The state machine ensures transitions are explicit and the UI never lands in an ambiguous state.
Summary and Component Library Reference
Four patterns cover the local inference UX lifecycle. Download progress components handle multi-gigabyte model fetches with byte-level tracking and cancellation. Warm-up indicators give users phased feedback during cold-start latency. Streaming displays render token-by-token output with auto-scroll and stop controls. Capability detection checks hardware and browser support before the user commits to a download.
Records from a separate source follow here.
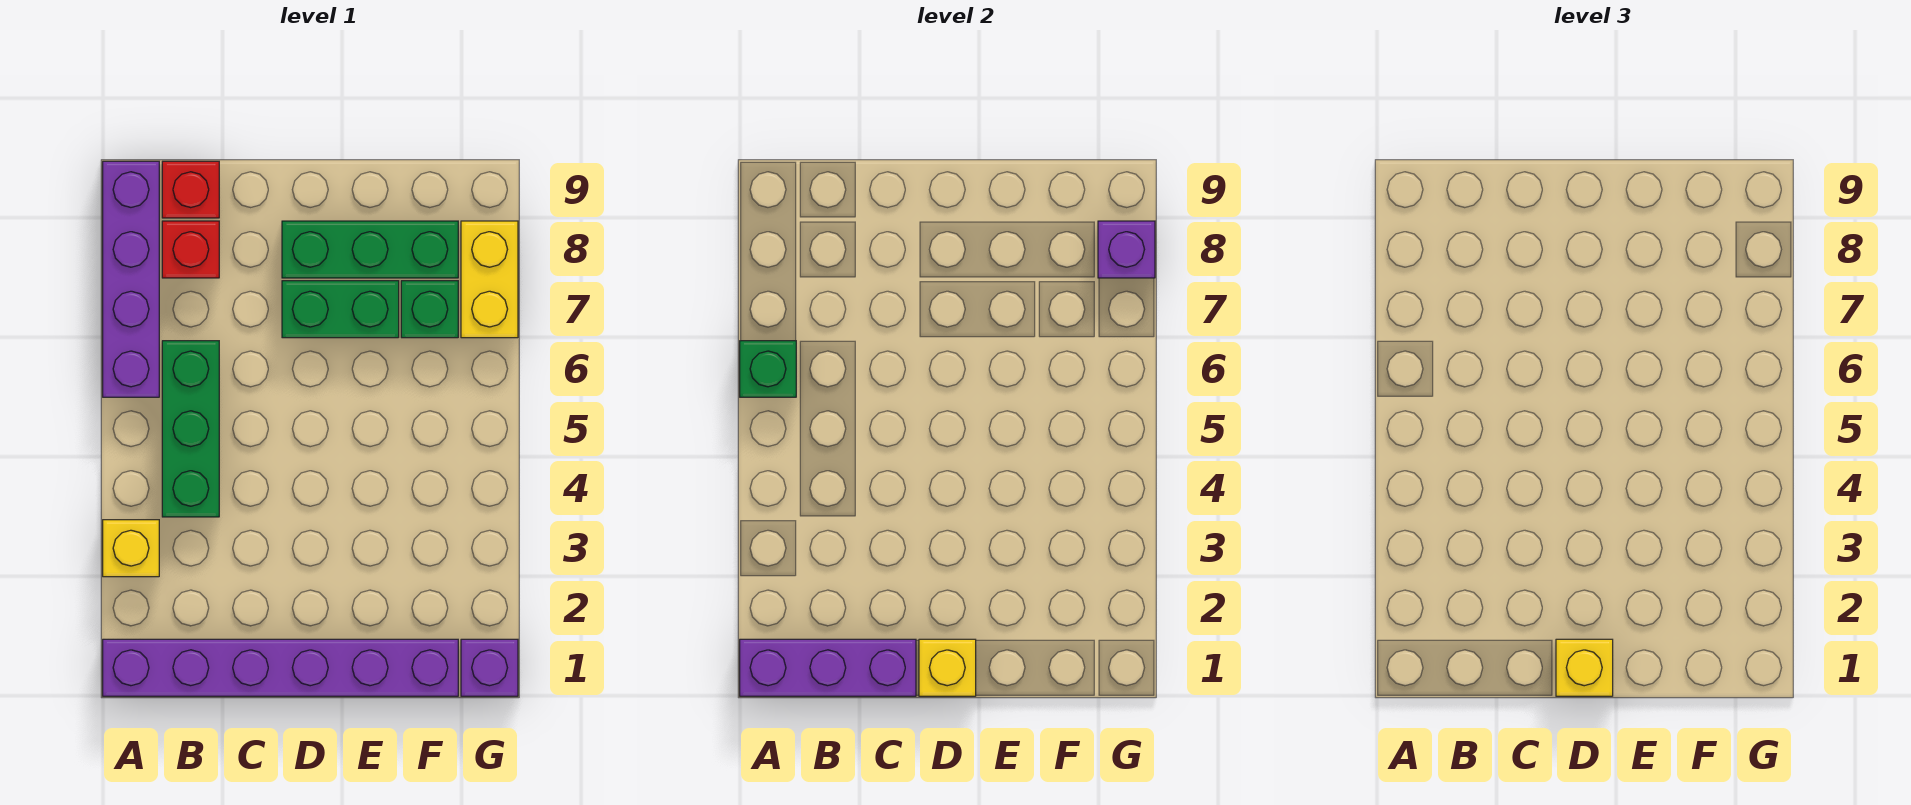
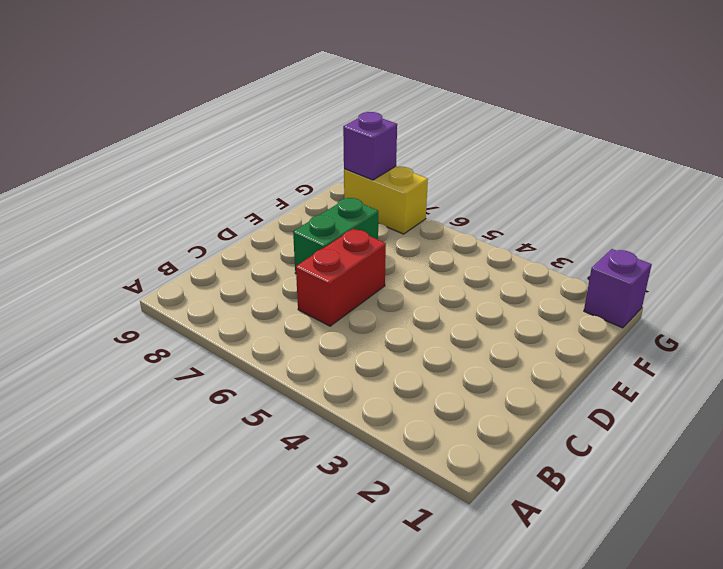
red brick C6:D6 level 1 -> none
none -> purple brick A1:F1 level 1
none -> yellow brick A3 level 1
none -> purple brick A6:A9 level 1

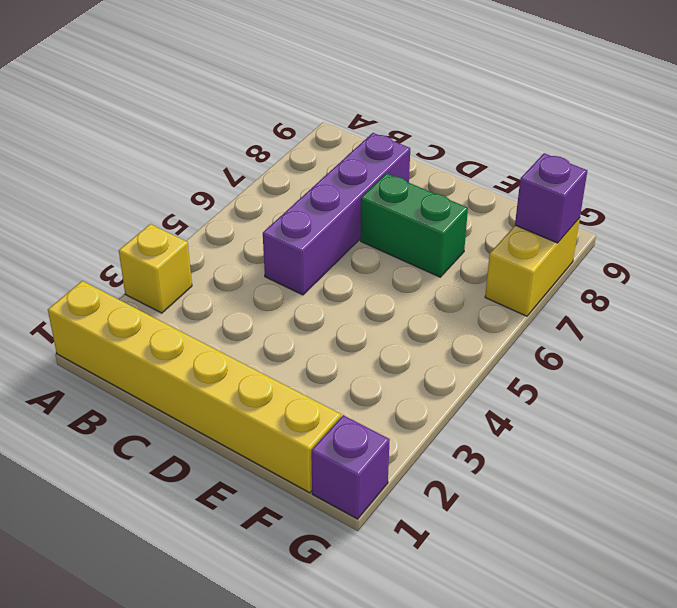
yellow brick A1:F1 level 1 -> purple brick A1:F1 level 1
purple brick C5:C8 level 1 -> purple brick A6:A9 level 1
none -> green brick B4:B6 level 1
none -> red brick B8 level 1
none -> red brick B9 level 1

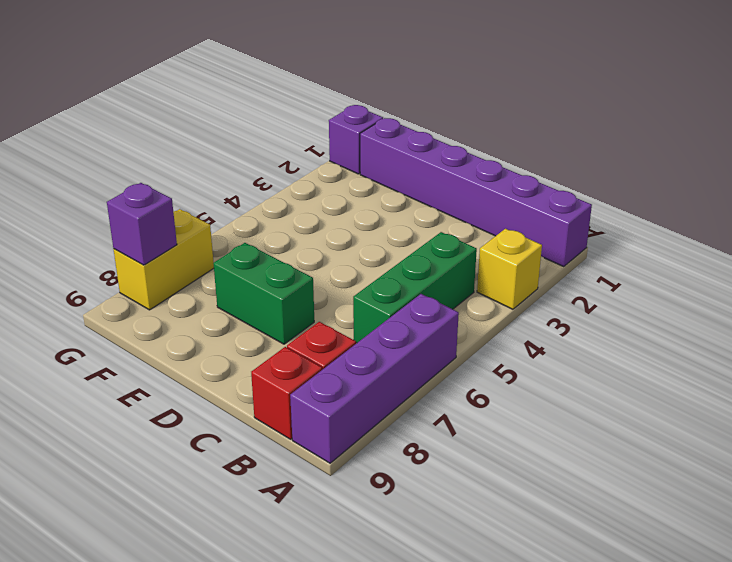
none -> green brick D8:F8 level 1
none -> green brick F7 level 1
none -> purple brick A1:C1 level 2

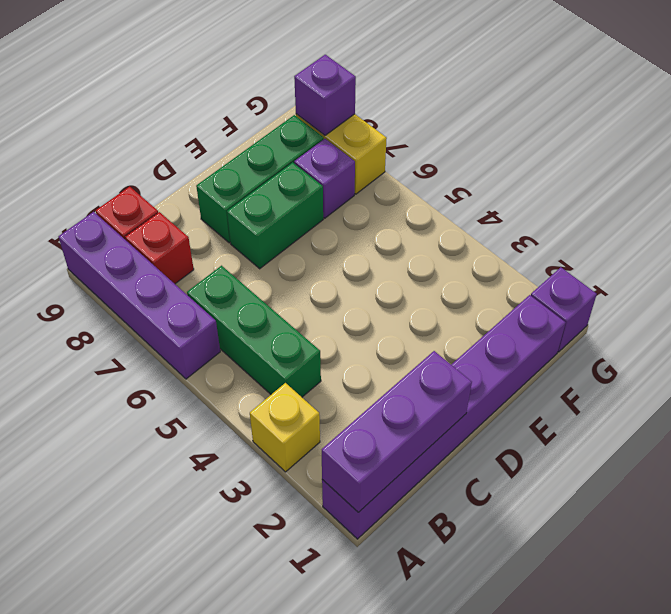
purple brick F7 level 1 -> green brick F7 level 1
none -> green brick A6 level 2
none -> yellow brick D1 level 2
none -> yellow brick D1 level 3

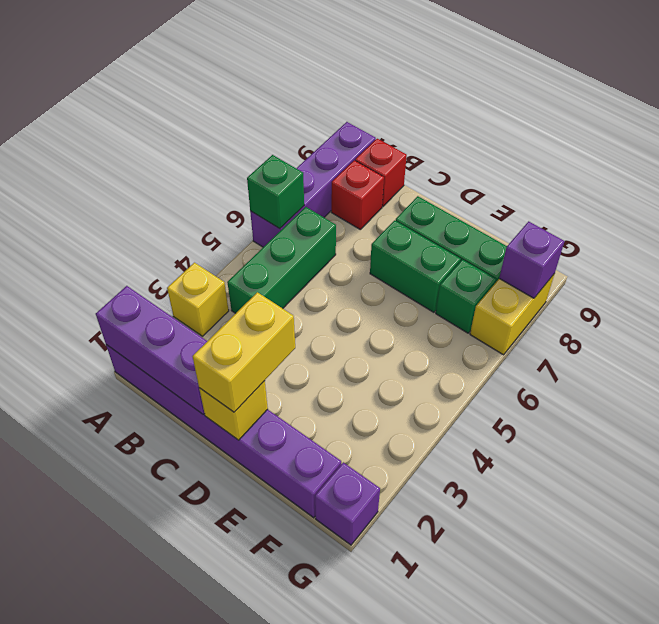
yellow brick D1:D2 level 3 -> yellow brick D1 level 3

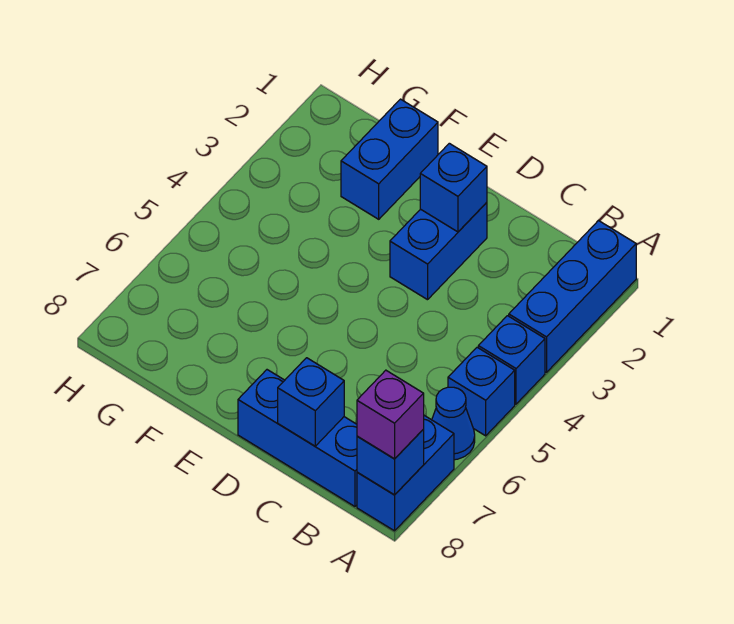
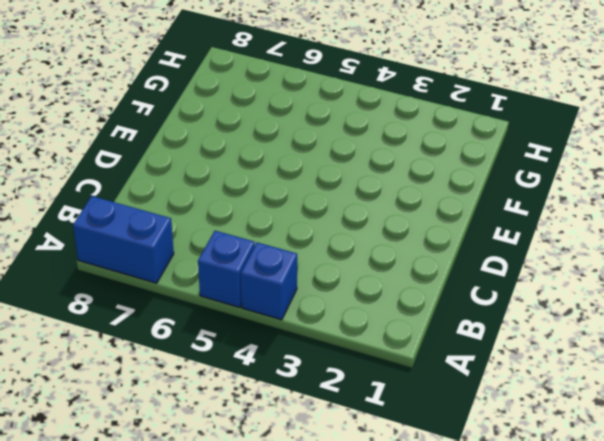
none -> blue brick A1:A3 level 1
none -> blue cone A6 level 1
none -> blue brick B8:D8 level 1

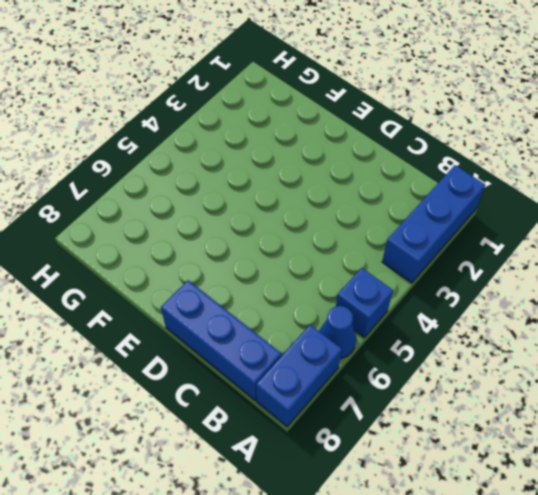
none -> blue brick A4 level 1
none -> blue brick D2:D3 level 1
none -> blue brick F1:F2 level 1

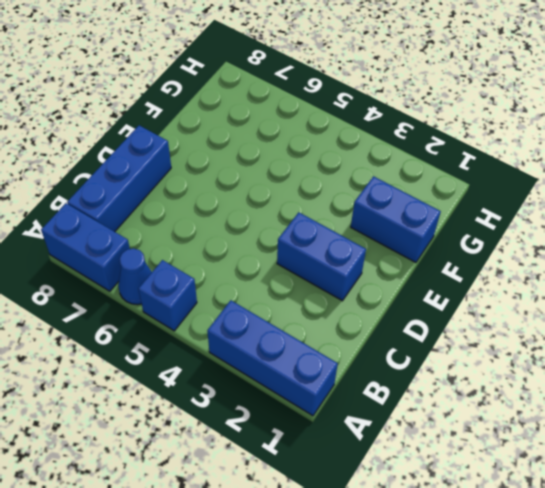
none -> blue brick A4 level 1
none -> blue brick A8 level 2
none -> blue brick C8 level 2

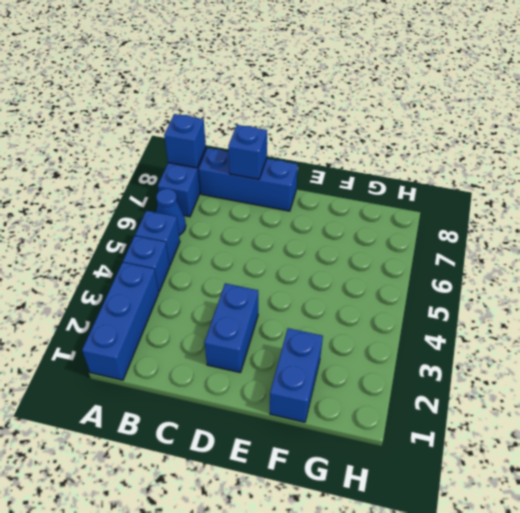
none -> blue brick D2 level 2
none -> purple brick A8 level 3

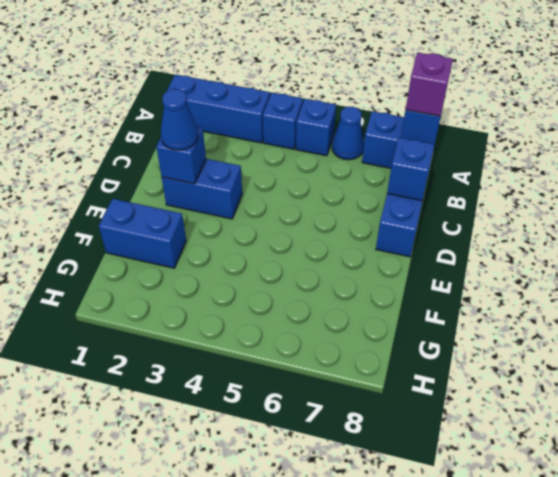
blue cone D2 level 3 -> none

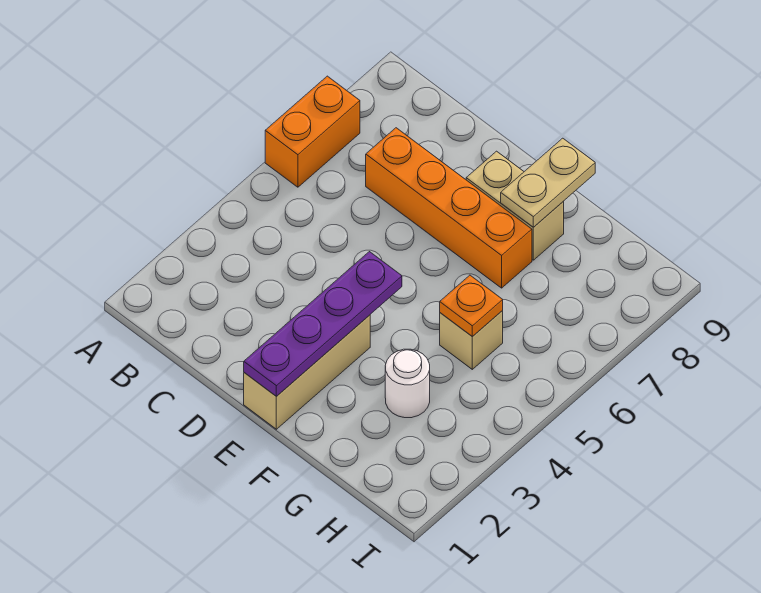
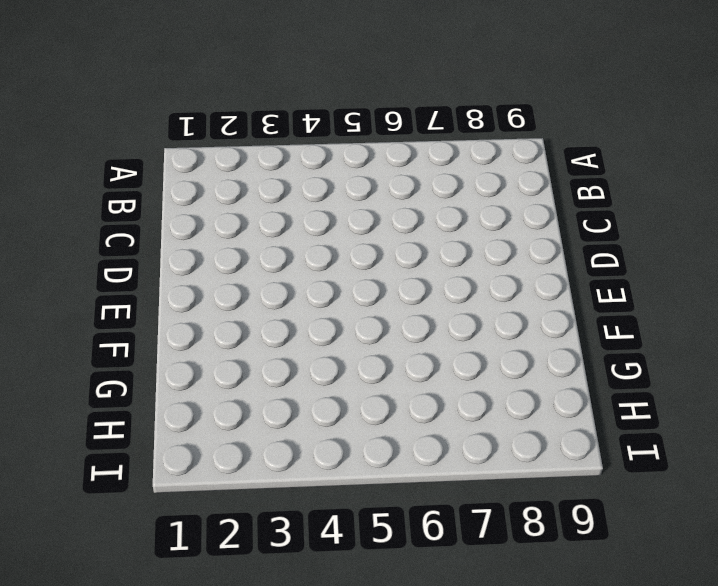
none -> orange brick A6:A7 level 1
none -> orange brick C7:F7 level 1

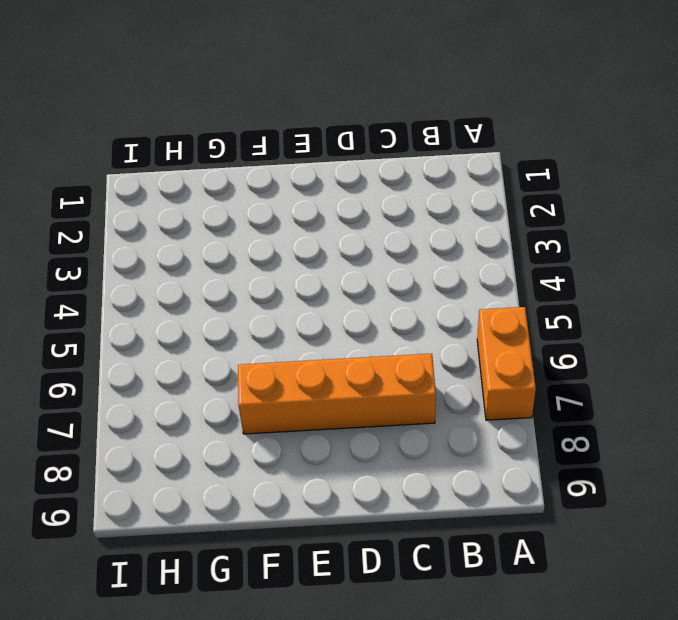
none -> tan brick E1:E3 level 1
none -> tan brick E8:F8 level 1

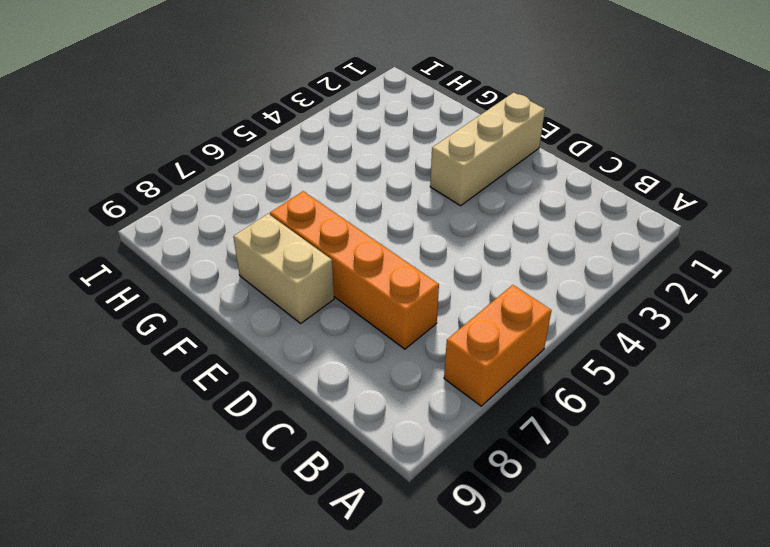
none -> white round brick G3 level 1
none -> tan brick G5 level 1

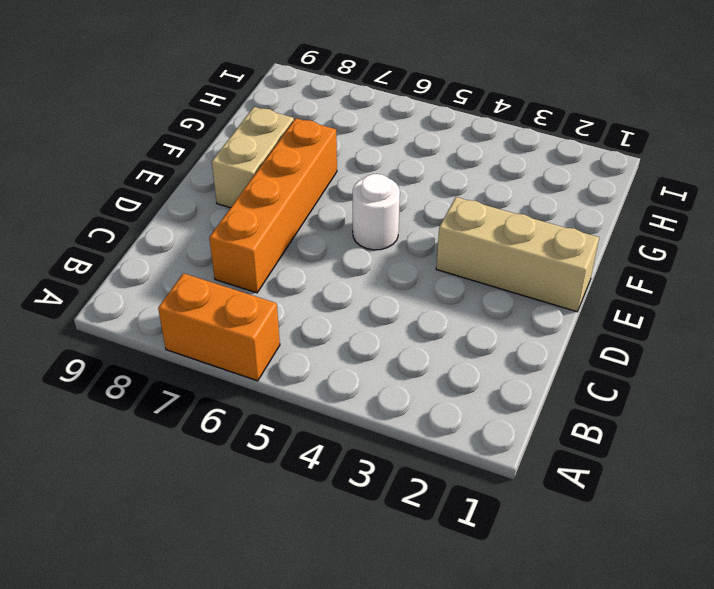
white round brick E5 level 1 -> white round brick G3 level 1
none -> tan brick G5 level 1
none -> purple plate E1:E4 level 2

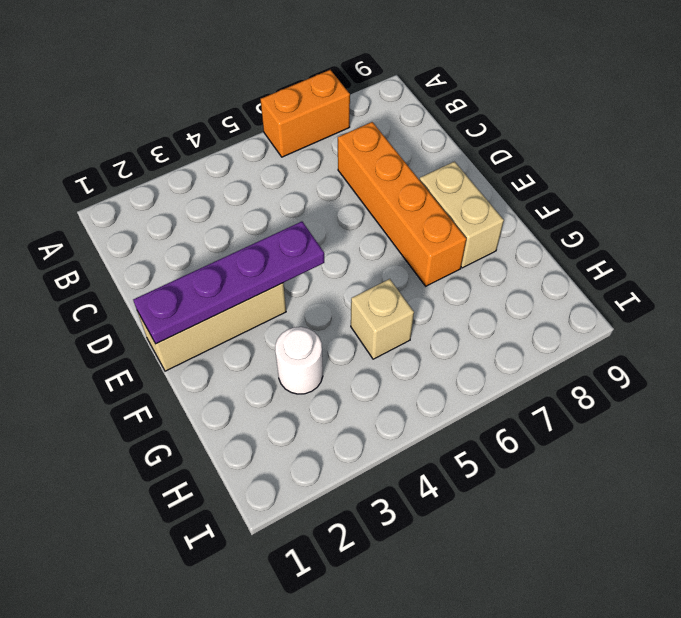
none -> tan plate F8:F9 level 2
none -> orange plate G5 level 2

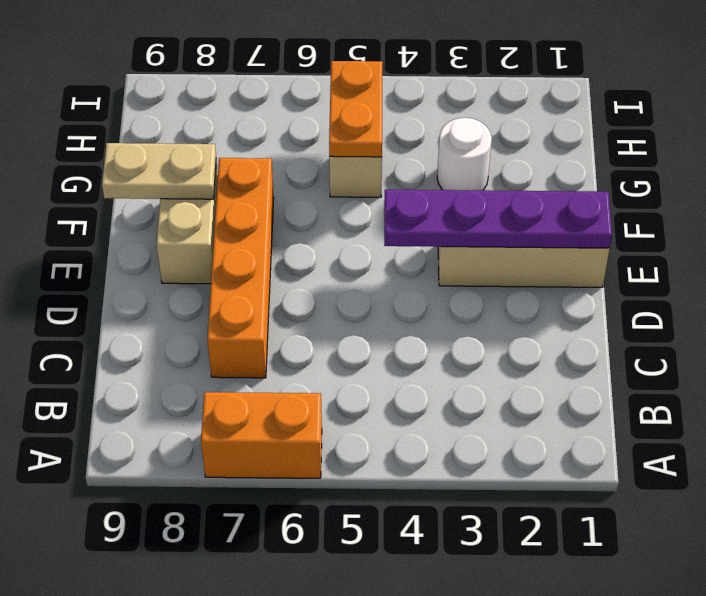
orange plate G5:H5 level 2 -> orange plate G5 level 2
Each component and hook is runtime-agnostic with appropriate adapter wrappers. They can wrap Transformers.js pipelines, WebLLM sessions, or Ollama local endpoints, provided the model object exposes a generate(prompt: string): AsyncIterable<string> interface. All CSS class names referenced in the components (badge-green, shimmer-skeleton, download-progress, etc.) are presentational placeholders; supply your own styles or design system tokens when integrating.